Atualizado em 25 de outubro de 2020 às 11:19
Chico

Publicado originalmente no blog do autor

Ao comparar os tempos da ditadura militar (1964/1985) e o que a sociedade brasileira vive hoje com a ascensão do bolsonarismo, Chico Buarque sinalizou a regressão que sofremos. Embora ele admita que com os militares vivemos debaixo de torturas e da violência nos porões, lembrou que na época, mesmo com a existência de grupos de direita como o Comando de Caça aos Comunistas – CCC, “ninguém torturava ninguém na rua, ninguém saía com taco de beisebol para matar mendigo na rua“.

Hoje, entende que “esse governo, essas pessoas que estão no poder e às margens do governo são paranoicas. São doentes, completamente doentes, e alguns poucos se orgulham da violência.” Em seguida falou da perda da compostura pela “extrema direta e a extrema da extrema direita”:

Esse sujeito foi eleito presidente da República, um cara que exalta a tortura, não é? Então, não há mais vergonha da tortura, não há mais vergonha de se assumir como partidário da tortura, da violência contra os mais fracos, contra os moradores de rua, contra os indígenas, o racismo explícito… (Na ditadura militar) existia. Tudo isso existia lá, mas era abafado, entende? Era como se houvesse um certo pudor“.

O diagnóstico de Chico foi ao produtor musical Marcelo Cabanas e ao jornalista Beto Feitosa. em uma conversa gravada no dia 19 de setembro – data do aniversário do educador Paulo Freire – e postada na página do conjunto vocal MPB4 do Facebook, no dia 30. Trata-se de um projeto que Cabanas e Feitosa estão fazendo com gravações semanais sobre a vida do quarteto vocal. O pequeno trecho da conversa em que Chico faz a comparação está editado abaixo.

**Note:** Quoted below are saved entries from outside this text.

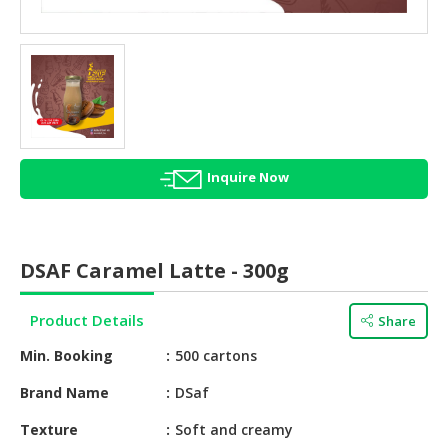
HALAL
AGRICULTURE
HALAL
HEALTH
&
BEAUTY
Inquire Now
HALAL
DAIRY
PRODUCTS
DSAF Caramel Latte - 300g
HALAL
CONFECTIONERY
Product Details
Share
BABY
Min. Booking
500 cartons
SUPPLIES
&
Brand Name
DSaf
PRODUCTS
Texture
Soft and creamy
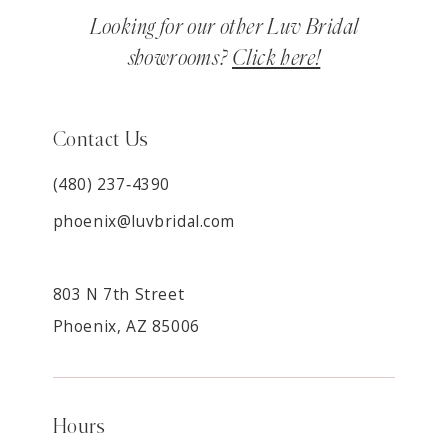
Looking for our other Luv Bridal
showrooms?
Click here!
Contact Us
(480) 237‑4390
phoenix@luvbridal.com
803 N 7th Street
Phoenix, AZ 85006
Hours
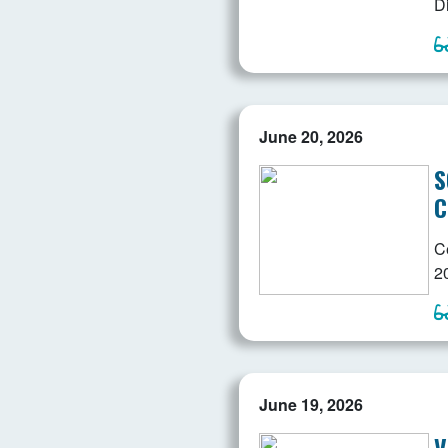
D
June 20, 2026
S
C
C
2
June 19, 2026
V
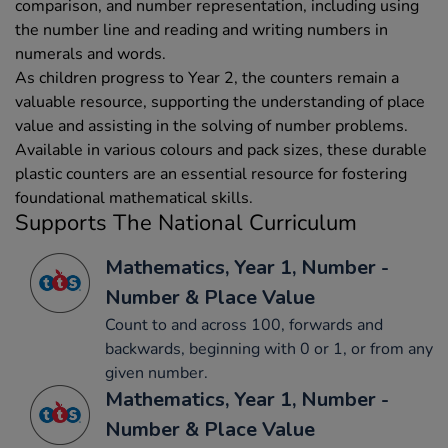
comparison, and number representation, including using
the number line and reading and writing numbers in
numerals and words.
As children progress to Year 2, the counters remain a
valuable resource, supporting the understanding of place
value and assisting in the solving of number problems.
Available in various colours and pack sizes, these durable
plastic counters are an essential resource for fostering
foundational mathematical skills.
Supports The National Curriculum
Mathematics, Year 1, Number -
Number & Place Value
Count to and across 100, forwards and
backwards, beginning with 0 or 1, or from any
given number.
Mathematics, Year 1, Number -
Number & Place Value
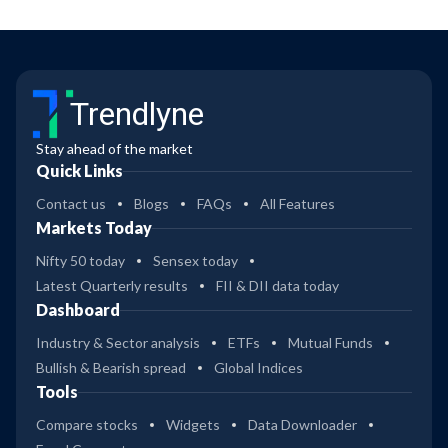
Trendlyne
Stay ahead of the market
Quick Links
Contact us
Blogs
FAQs
All Features
Markets Today
Nifty 50 today
Sensex today
Latest Quarterly results
FII & DII data today
Dashboard
Industry & Sector analysis
ETFs
Mutual Funds
Bullish & Bearish spread
Global Indices
Tools
Compare stocks
Widgets
Data Downloader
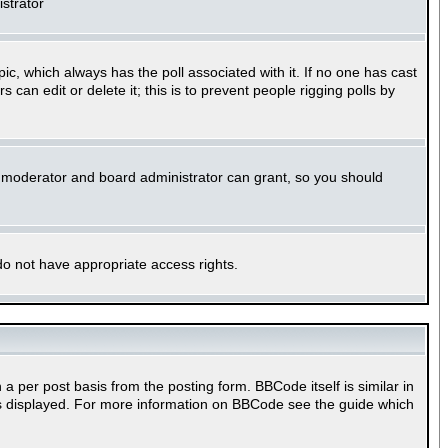
istrator
opic, which always has the poll associated with it. If no one has cast
can edit or delete it; this is to prevent people rigging polls by
m moderator and board administrator can grant, so you should
 do not have appropriate access rights.
per post basis from the posting form. BBCode itself is similar in
 is displayed. For more information on BBCode see the guide which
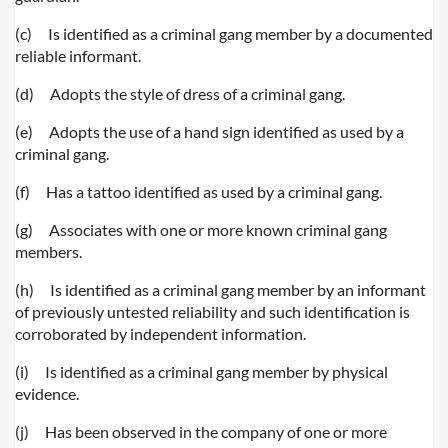
(c)
Is identified as a criminal gang member by a documented
reliable informant.
(d)
Adopts the style of dress of a criminal gang.
(e)
Adopts the use of a hand sign identified as used by a
criminal gang.
(f)
Has a tattoo identified as used by a criminal gang.
(g)
Associates with one or more known criminal gang
members.
(h)
Is identified as a criminal gang member by an informant
of previously untested reliability and such identification is
corroborated by independent information.
(i)
Is identified as a criminal gang member by physical
evidence.
(j)
Has been observed in the company of one or more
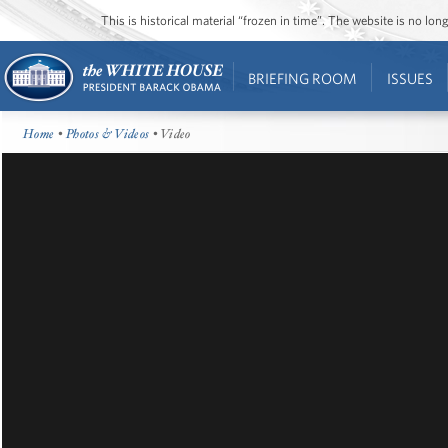
This is historical material “frozen in time”. The website is no l
BRIEFING ROOM
ISSUES
Home
•
Photos & Videos
• Video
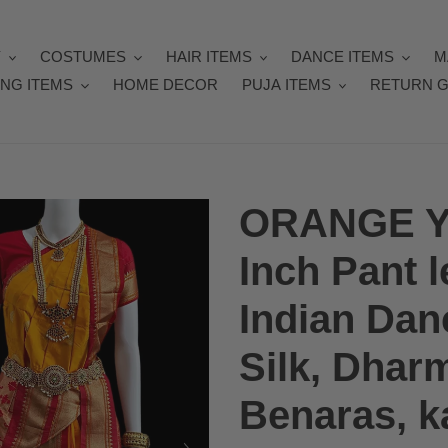
Y
COSTUMES
HAIR ITEMS
DANCE ITEMS
M
NG ITEMS
HOME DECOR
PUJA ITEMS
RETURN G
ORANGE Y
Inch Pant 
Indian Dan
Silk, Dhar
Benaras, ka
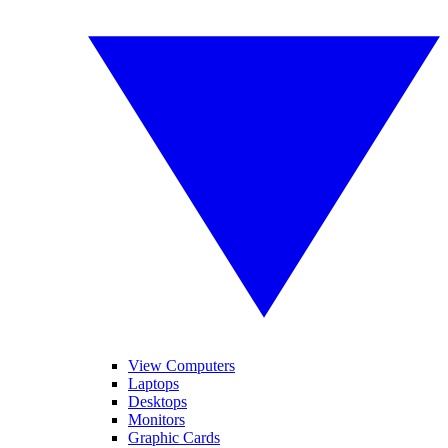
View Computers
Laptops
Desktops
Monitors
Graphic Cards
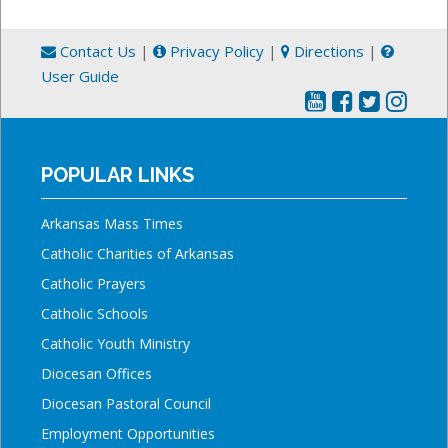
Contact Us
|
Privacy Policy
|
Directions
|
User Guide
POPULAR LINKS
Arkansas Mass Times
Catholic Charities of Arkansas
Catholic Prayers
Catholic Schools
Catholic Youth Ministry
Diocesan Offices
Diocesan Pastoral Council
Employment Opportunities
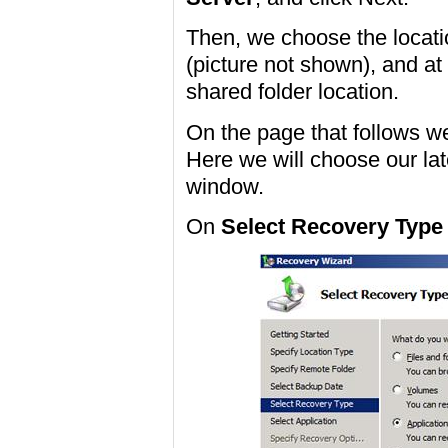
Then, we choose the locat
(picture not shown), and at
shared folder location.
On the page that follows w
Here we will choose our la
window.
On
Select Recovery Type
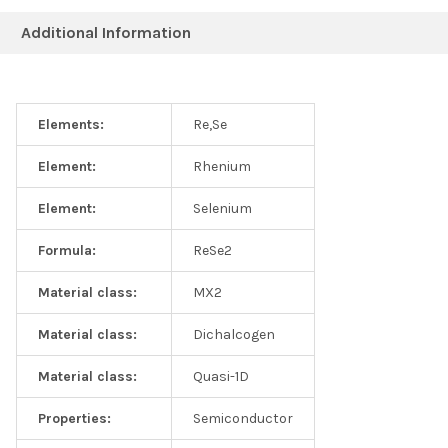
Additional Information
Elements:
Re,Se
Element:
Rhenium
Element:
Selenium
Formula:
ReSe2
Material class:
MX2
Material class:
Dichalcogen
Material class:
Quasi-1D
Properties:
Semiconductor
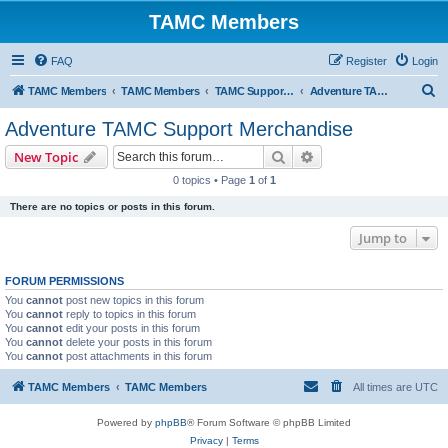
TAMC Members
FAQ
Register
Login
S
TAMC Members
TAMC Members
TAMC Support Merchandise
Adventure TAMC Support Merchandise
e
Adventure TAMC Support Merchandise
a
Search
Advanced search
New Topic
r
0 topics • Page
1
of
1
c
There are no topics or posts in this forum.
h
Jump to
FORUM PERMISSIONS
You
cannot
post new topics in this forum
You
cannot
reply to topics in this forum
You
cannot
edit your posts in this forum
You
cannot
delete your posts in this forum
You
cannot
post attachments in this forum
TAMC Members
TAMC Members
All times are
UTC
Powered by
phpBB
® Forum Software © phpBB Limited
Privacy
|
Terms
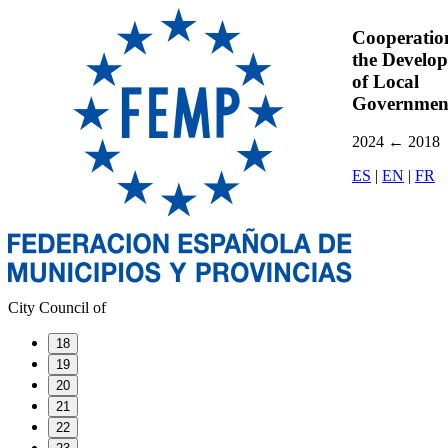
Cooperatio
the Develo
of Local
Governmen
2024
←
2018
ES
|
EN
|
FR
City Council of
18
19
20
21
22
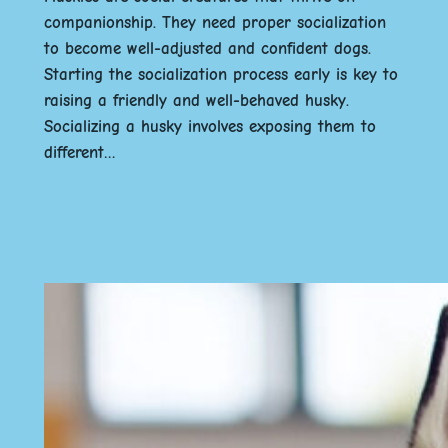
companionship. They need proper socialization
to become well-adjusted and confident dogs.
Starting the socialization process early is key to
raising a friendly and well-behaved husky.
Socializing a husky involves exposing them to
different…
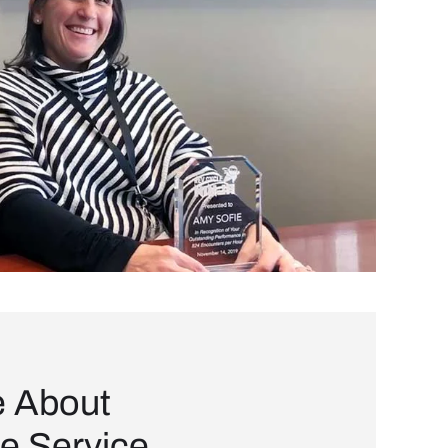
e About
e Service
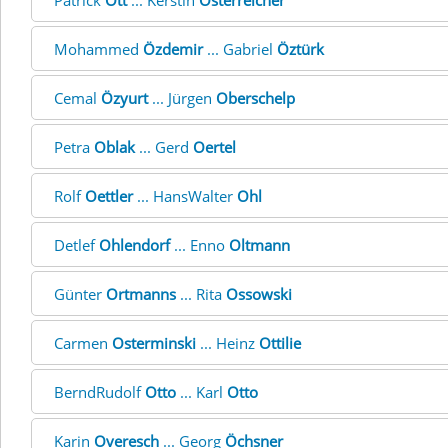
Patrick
Ott
... Kerstin
Österreicher
Mohammed
Özdemir
... Gabriel
Öztürk
Cemal
Özyurt
... Jürgen
Oberschelp
Petra
Oblak
... Gerd
Oertel
Rolf
Oettler
... HansWalter
Ohl
Detlef
Ohlendorf
... Enno
Oltmann
Günter
Ortmanns
... Rita
Ossowski
Carmen
Osterminski
... Heinz
Ottilie
BerndRudolf
Otto
... Karl
Otto
Karin
Overesch
... Georg
Öchsner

“Esta democracia é frágil”

Chico admite que as agressões à esquerda, ou como lembrou, “aos comunistas e adversários do regime” já existiam, mas eram dissimuladas, não se assemelham com o que vivenciamos hoje. Muito provavelmente, por conta da internet e das redes sociais, que na época não existiam.

É curioso, esse tipo de agressão já existia, estamos vendo uma espécie de repeteco…, mas era diferente. Bom, não havia as redes sociais, essa coisa toda, não havia essa estupidez disseminada dessa forma“. Na sua análise, lembrou que “os ataques aos supostos comunistas, aos adversários do regime e tal eram velados (…) Mas não havia isso na rua“.

Ele lembrou do CCC, que chegou a fazer ataque a artistas que resistiam. Como foi o caso da peça “Roda Viva”, escrita por ele em 1967 e que ao ser apresentada em julho de 1968, no teatro Ruth Escobar, em São Paulo, foi alvo de um ataque do grupo da direita, com agressões aos artistas e depredação do cenário. Em setembro do mesmo ano a peça estreou no Rio Grande do Sul, a violência se repetiu e o espetáculo acabou proibido pela censura. Como Chico lembrou, ele próprio chegou a ser ameaçado, através de telegramas que diziam que ele seria “a próxima vítima”.